Crystal River was once among the most celebrated sites of the Woodland period (ca. 1000 B.C. to A.D. 1000), consisting of ten mounds and large numbers of diverse artifacts from the Hopewell culture. But a lack of research using contemporary methods at this site and nearby Roberts Island limited a full understanding of what these sites could tell scholars. Thomas Pluckhahn and Victor Thompson reanalyze previous excavations and conduct new field investigations to tell the whole story of Crystal River from its beginnings as a ceremonial center, through its growth into a large village, to its decline at the turn of the first millennium while Roberts Island and other nearby areas thrived.

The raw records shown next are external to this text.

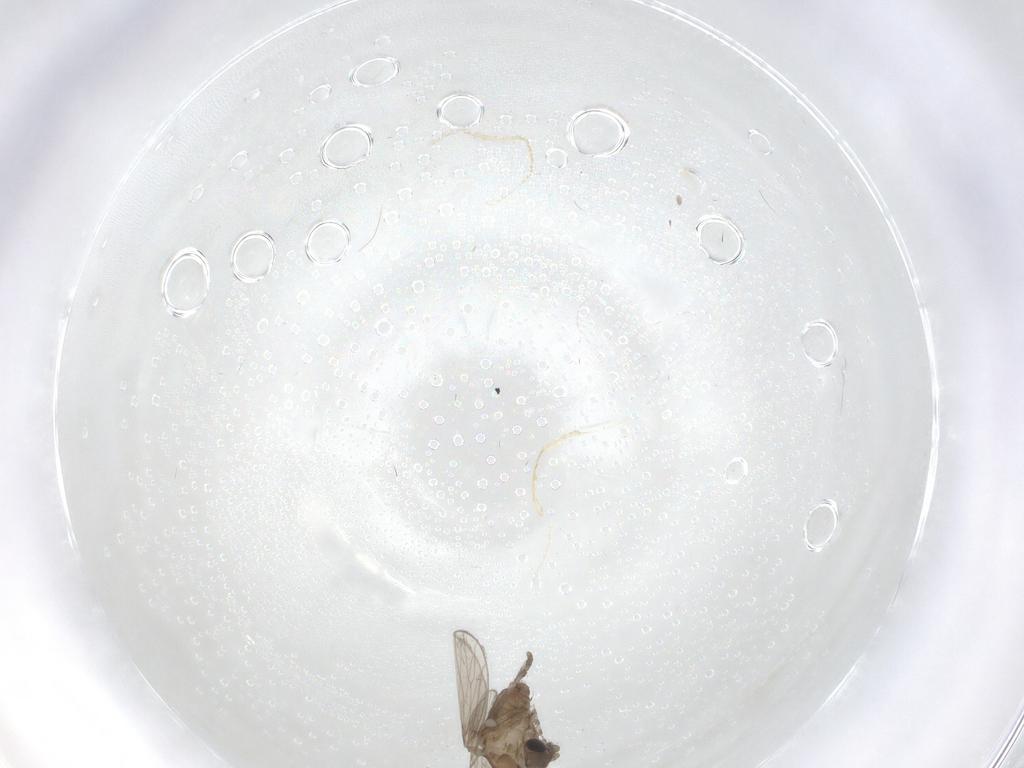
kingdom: Animalia
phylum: Arthropoda
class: Insecta
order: Diptera
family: Psychodidae
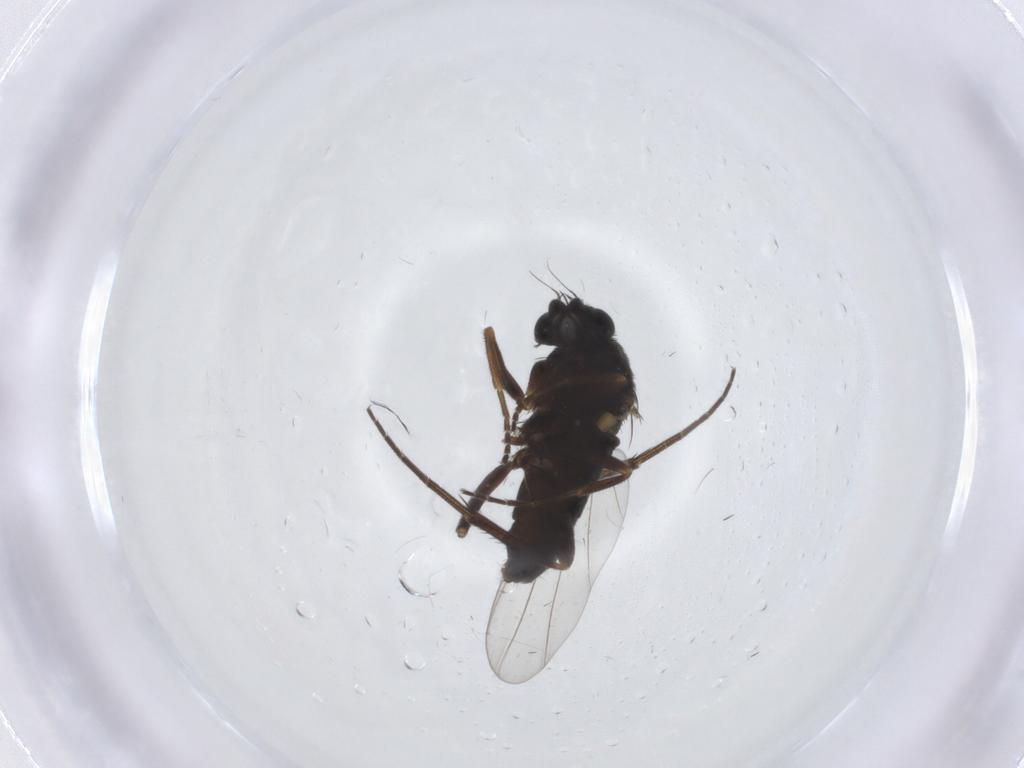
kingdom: Animalia
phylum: Arthropoda
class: Insecta
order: Diptera
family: Phoridae
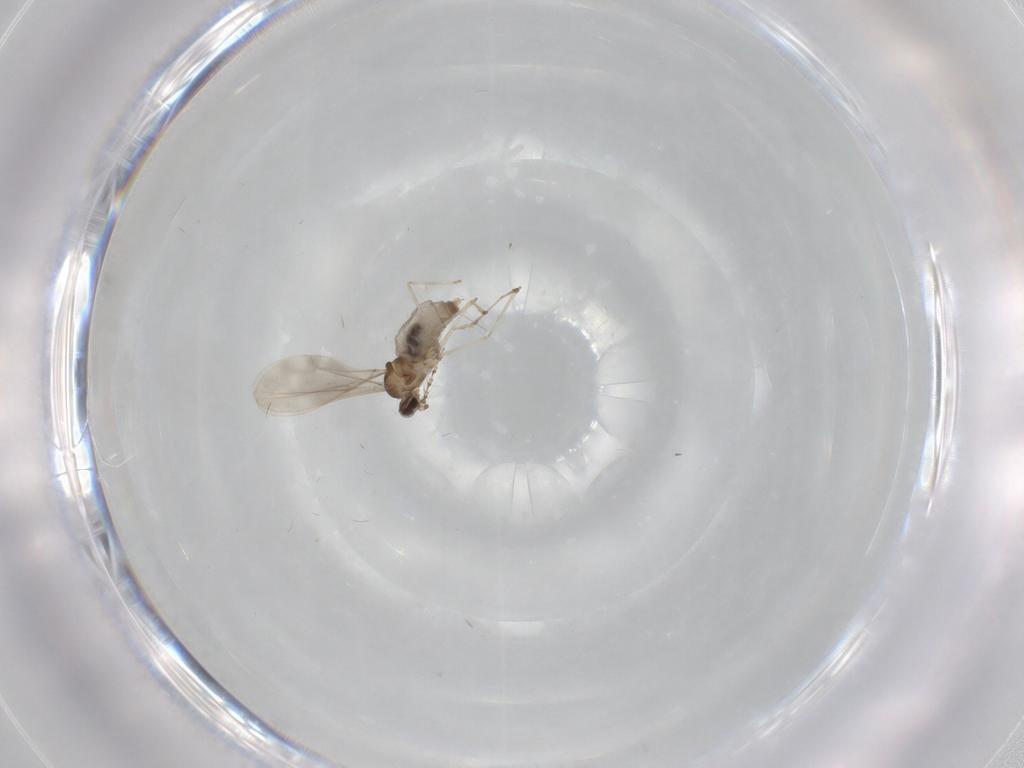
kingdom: Animalia
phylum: Arthropoda
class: Insecta
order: Diptera
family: Cecidomyiidae
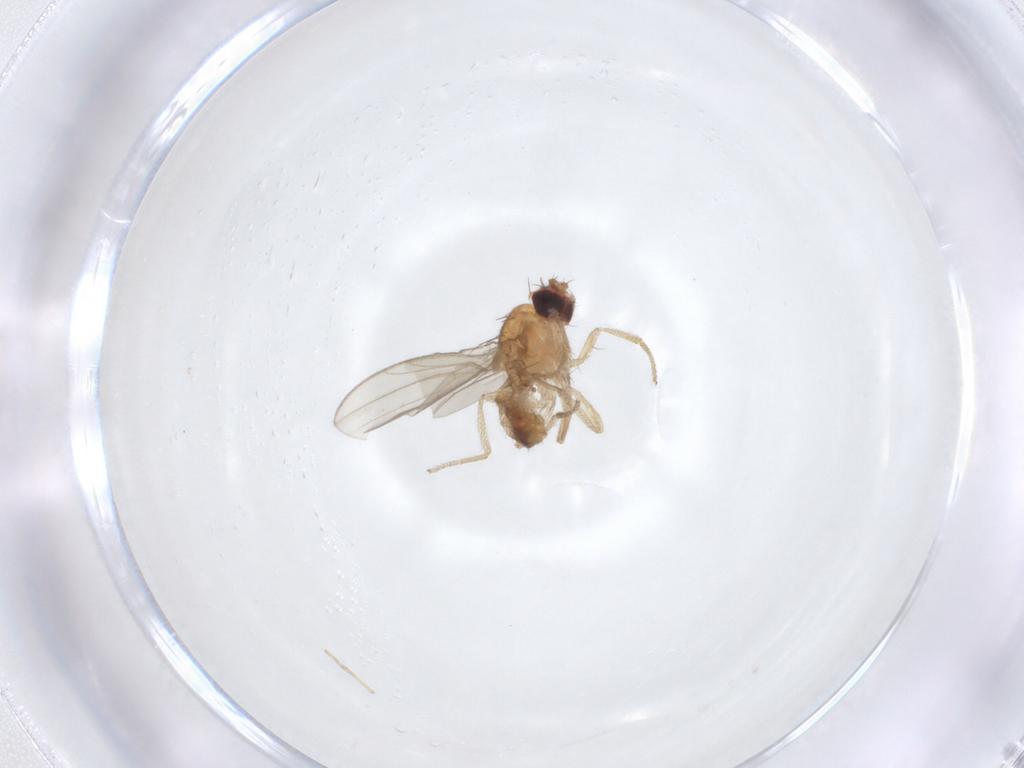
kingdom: Animalia
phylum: Arthropoda
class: Insecta
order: Diptera
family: Drosophilidae
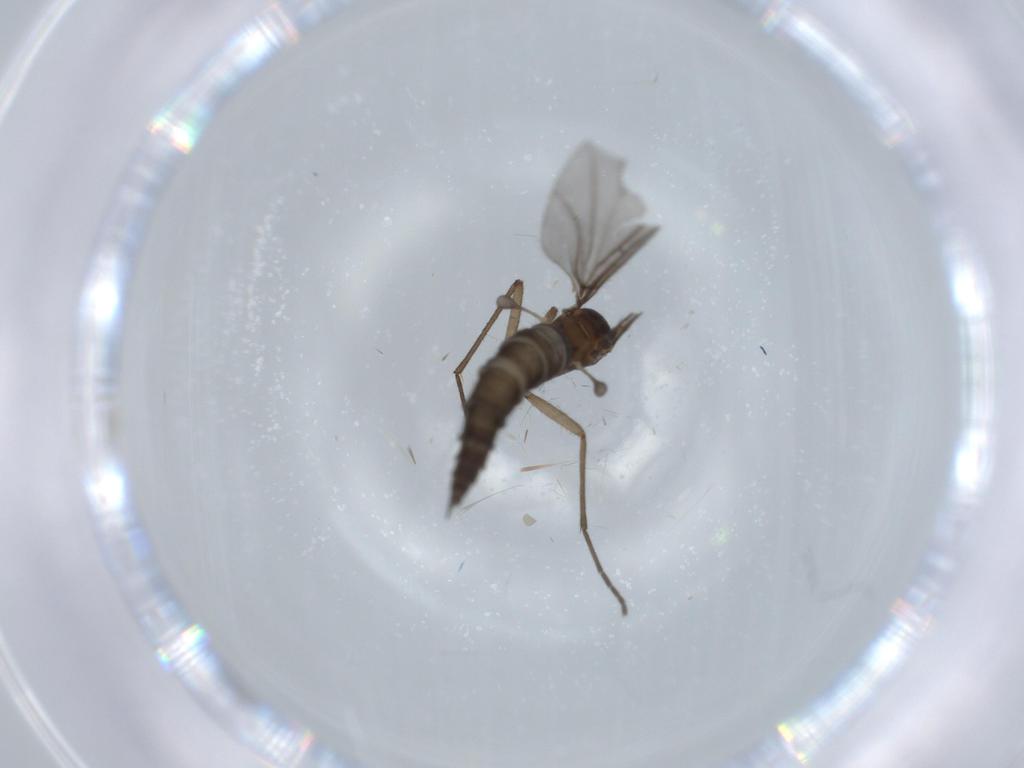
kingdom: Animalia
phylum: Arthropoda
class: Insecta
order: Diptera
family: Sciaridae
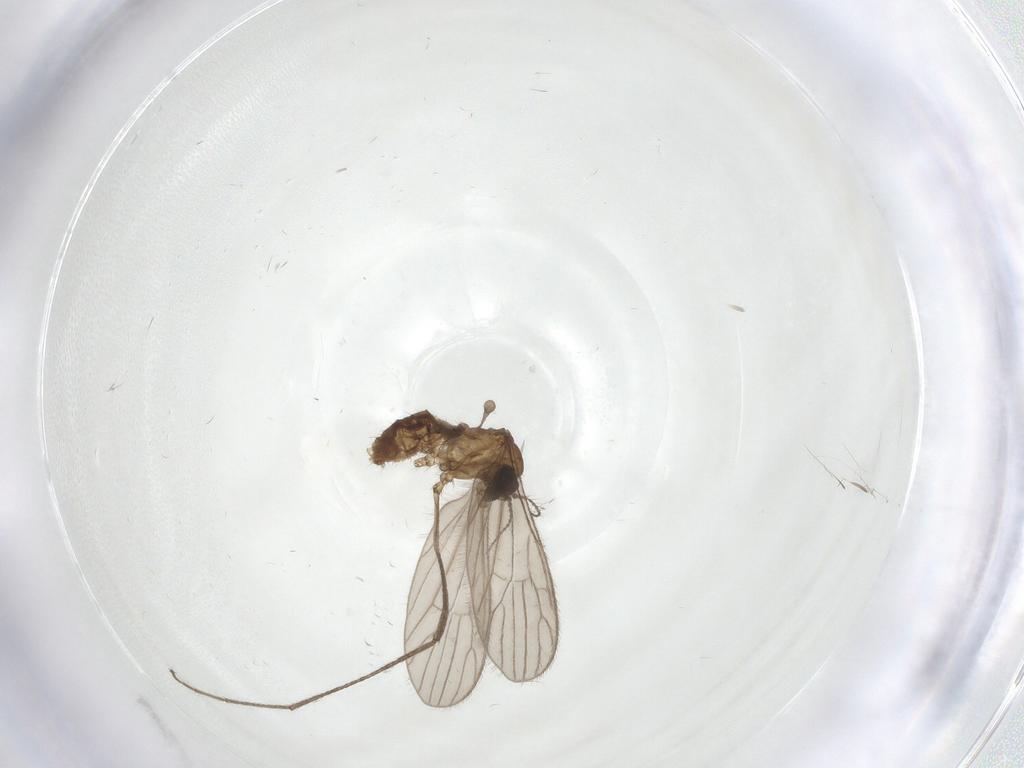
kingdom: Animalia
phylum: Arthropoda
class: Insecta
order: Diptera
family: Limoniidae
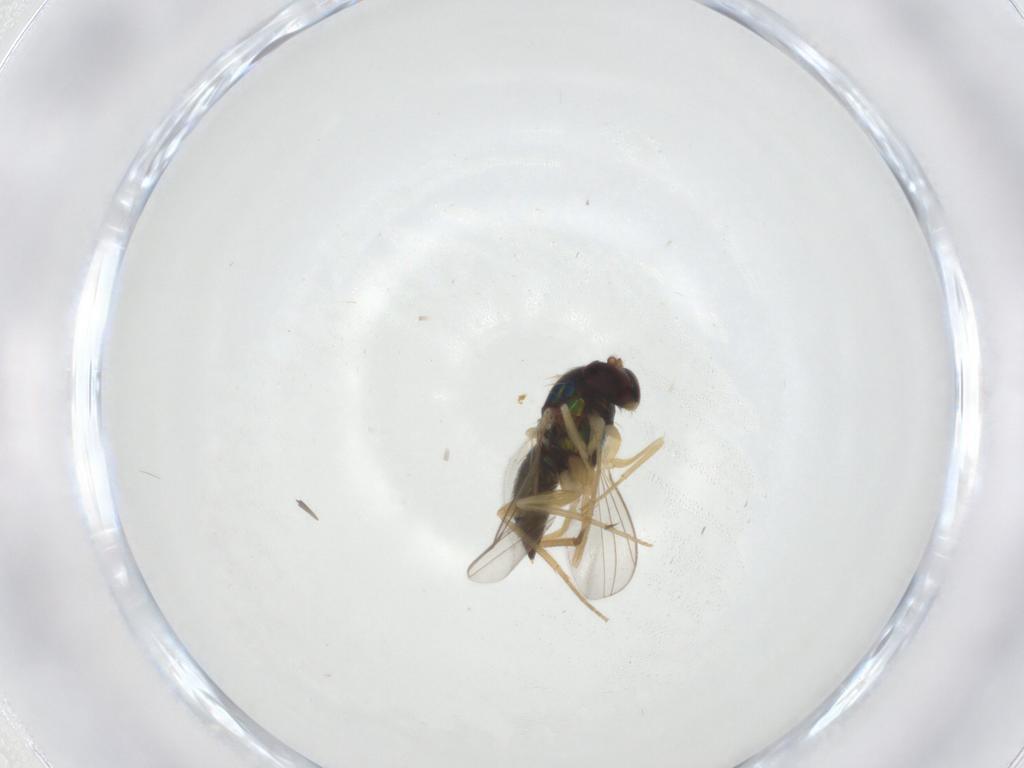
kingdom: Animalia
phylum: Arthropoda
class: Insecta
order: Diptera
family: Dolichopodidae
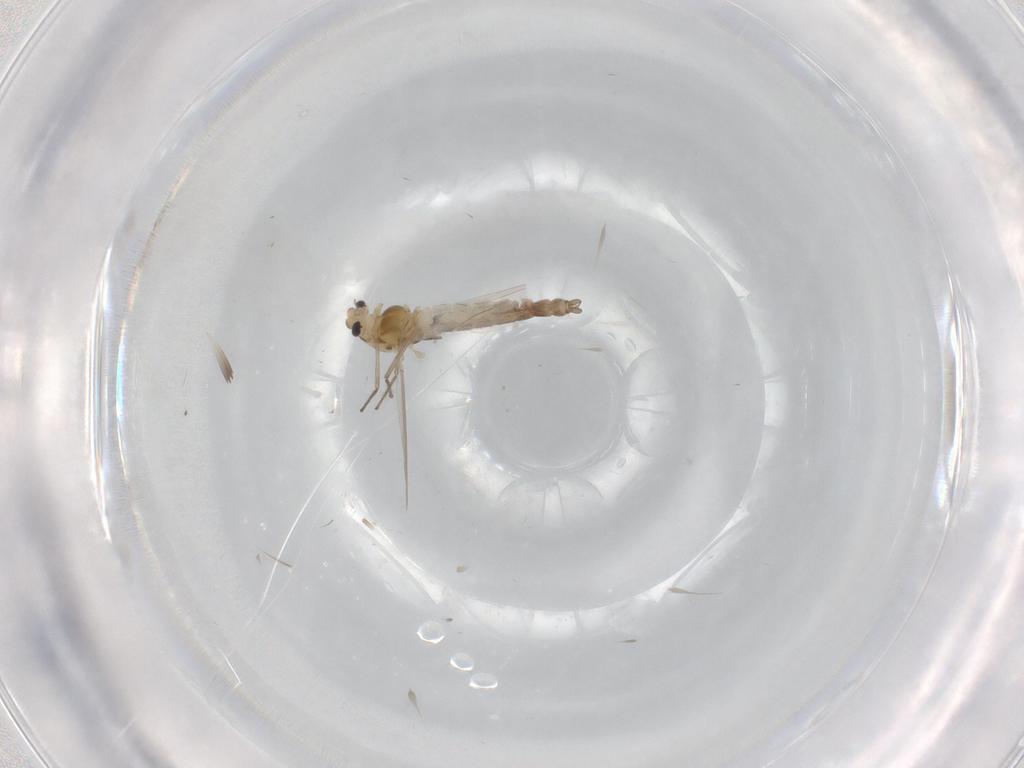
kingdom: Animalia
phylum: Arthropoda
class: Insecta
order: Diptera
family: Chironomidae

Comparing this community to similar sites on the Gulf Coast and in other areas of the world, Pluckhahn and Thompson argue that Crystal River is an example of an ""early village society."" They illustrate that these early villages present important evidence in a larger debate regarding the role of competition versus cooperation in the development of human societies.
Thomas J. Pluckhahn, professor of anthropology at the University of South Florida, is the author of Kolomoki: Settlement, Ceremony, and Status in the Deep South, A.D. 350 to 750.

Victor D. Thompson, professor of anthropology at the University of Georgia, is coeditor of The Archaeology and Historical Ecology of Small Scale Economies.